For this review, authors used the (PRISMA) guidelines. Literature, including published and unpublished scientific work, was systematically reviewed, and the following bibliographic databases were searched from January 2000 to May 2017: Medline (Ovid and PubMed), Embase (Ovid), BIOSIS Previews (Thomson-Reuters), CINAHL (EBSCO), Health Economic Evaluations Database (HEED), ISI Web of Science (Thomson-Reuters), and the Cochrane Library (Wiley). Database-specific subject headings and key words were employed in the search strategy. Gray literature was identified by searching the conference abstracts of various meetings, including the Canadian Ophthalmology Society meeting, American Association of Pediatric Ophthalmology and Strabismus, American Academy of Ophthalmology annual meeting, European Society of Ophthalmology, and the Association for Research in Vision and Ophthalmology annual meeting. The ProQuest Dissertations and Theses databases and the Canadian Health Research Collection (Ebrary) were also searched for relevant content. Google and other internet search engines were used to search for additional web-based materials and information. The first reviewer extracted data from the included studies, and a second reviewer resolved errors or mistakes, if any, by reviewing the extracted data. Data extracted included study objective, design, location, inclusion and exclusion criteria, data collection technique, data collection period, total patients enrolled in and completed the study, refusal to consent, number of females, patient demographic characteristics, follow-up, diagnosis, cost of prescribed modality for vision correction, secondary cost to vision correction, visual outcome, and compliance Using a Downs and Black checklist, each included article was independently appraised by the two reviewers for quality.
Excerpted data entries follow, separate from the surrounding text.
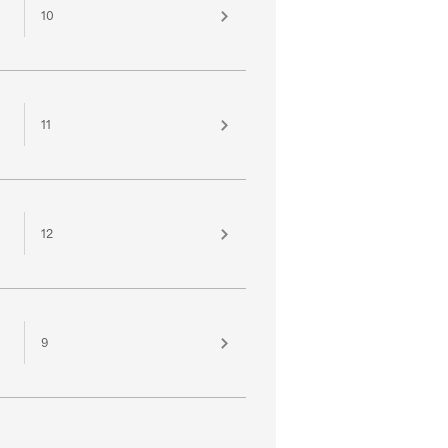
10
11
12
9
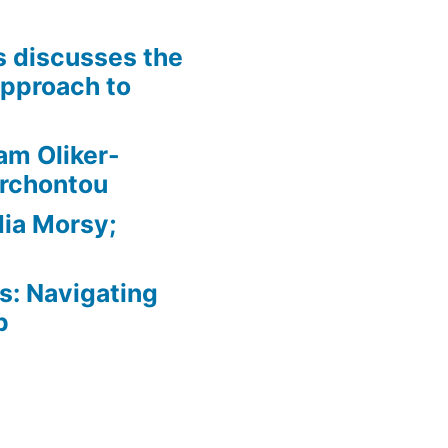
is discusses the
pproach to
am Oliker-
Archontou
ia Morsy;
: Navigating
p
Applicability/external validity: Regarding the external validity, the authors reported significant strength of their review: the included studies had coherent results of improvement in visual outcomes post-treatment. There was heterogeneity between studies. On the other hand, some limitation was acknowledged which need to be taken into account: all studies were included irrespective of their quality, because of the limited number of articles we encountered on this topic. The cost-utility analysis of observational studies is influenced by inherent bias in the included articles. Finally, only studies published in English were included.
Geographic focus: Not discussed.
Summary of quality assessment:
This review was attributed medium confidence because of the following limitations: the search was conducted from January 2000 to May 2017; the authors used the Downs and Black checklist for quality appraisal of each study, but no table was provided to make clear which study is subject to low risk of bias. In addition, authors noted including only 14 studies due to language restriction.